Every bill creates winners and losers. Here's who stands to gain and who bears the cost.

Who Benefits

  • IRS and Treasury — regain a statutory hook to disallow excess wagering-loss deductions, reducing ambiguity and potentially increasing enforceable taxable income.
  • Tax compliance professionals and software vendors — clarity in the statute narrows disputed positions and helps standardize preparer workflows and tax-return software logic.
  • State tax authorities that conform to federal taxable income — they may see increased state revenue or simplified conformity by aligning with the restored federal rule.
  • Taxpayers with net wagering gains — face lower audit risk and clearer treatment because gains cannot be offset by unrelated or excessive losses claimed under the changed text.

Who Bears the Cost

  • Recreational and hobby gamblers who sustained net losses — they will be unable to use excess wagering losses to reduce other taxable income and thus may face higher federal tax liability.
  • High-frequency bettors and some sophisticated bettors who previously relied on the intervening statutory language to claim larger losses — their reported taxable income could rise and cash-flow for tax payments could be affected.
  • Tax preparers and advisors — must update guidance, client intake, and bookkeeping recommendations; increased client questions and amended returns may follow during the transition.
  • Bookmakers and online wagering platforms — may face changes in customer behavior (reduced claims of tax benefit from losses) and increased customer service burdens as customers seek tax advice.

Key Issues

The Core Tension

The bill confronts the classic trade-off between anti‑abuse/administrability and taxpayer fairness: restoring a strict, bright‑line limit reduces opportunities to convert gambling losses into broader tax benefits and eases enforcement, but it also hardens outcomes for taxpayers who incur real losses—particularly hobbyists and marginal professional bettors—and leaves unresolved how to treat legitimate business expenses tied to wagering.

Although the bill is narrowly drafted, it raises several implementation and doctrinal questions.

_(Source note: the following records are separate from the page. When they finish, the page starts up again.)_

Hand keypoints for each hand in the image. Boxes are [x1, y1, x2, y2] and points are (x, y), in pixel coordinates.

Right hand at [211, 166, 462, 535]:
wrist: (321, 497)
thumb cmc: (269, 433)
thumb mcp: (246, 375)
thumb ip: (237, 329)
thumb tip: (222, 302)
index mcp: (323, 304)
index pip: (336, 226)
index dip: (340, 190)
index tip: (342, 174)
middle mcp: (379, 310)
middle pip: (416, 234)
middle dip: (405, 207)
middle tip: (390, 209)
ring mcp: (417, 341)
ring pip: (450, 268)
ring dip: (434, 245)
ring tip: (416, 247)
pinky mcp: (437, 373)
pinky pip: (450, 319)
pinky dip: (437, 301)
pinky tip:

First, the interaction with the trade-or-business rules remains unresolved in practice: while the amendment constrains deductions for 'wagering losses' under Section 165, taxpayers who qualify as professional gamblers may still deduct ordinary and necessary business expenses under Section 162.

Determining when gambling activity crosses the line into a trade or business will remain litigation-prone and administratively intensive.

Second, the statute's focus on deductible 'wagering losses' leaves room for debate about ancillary costs tied to wagering (travel, research, subscriptions). Those amounts may be deductible under other code sections if the activity is a business, but the bill does not clarify this boundary, creating a predictable demand for IRS guidance or private letter rulings.

Third, the prospective effective date limits retroactive disruption but produces a compliance cliff: taxpayers and advisers who adopted positions under the intervening statutory text will have to unwind or adjust for future years, and ongoing audits that straddle the effective date may give rise to contested facts about year-by-year characterization.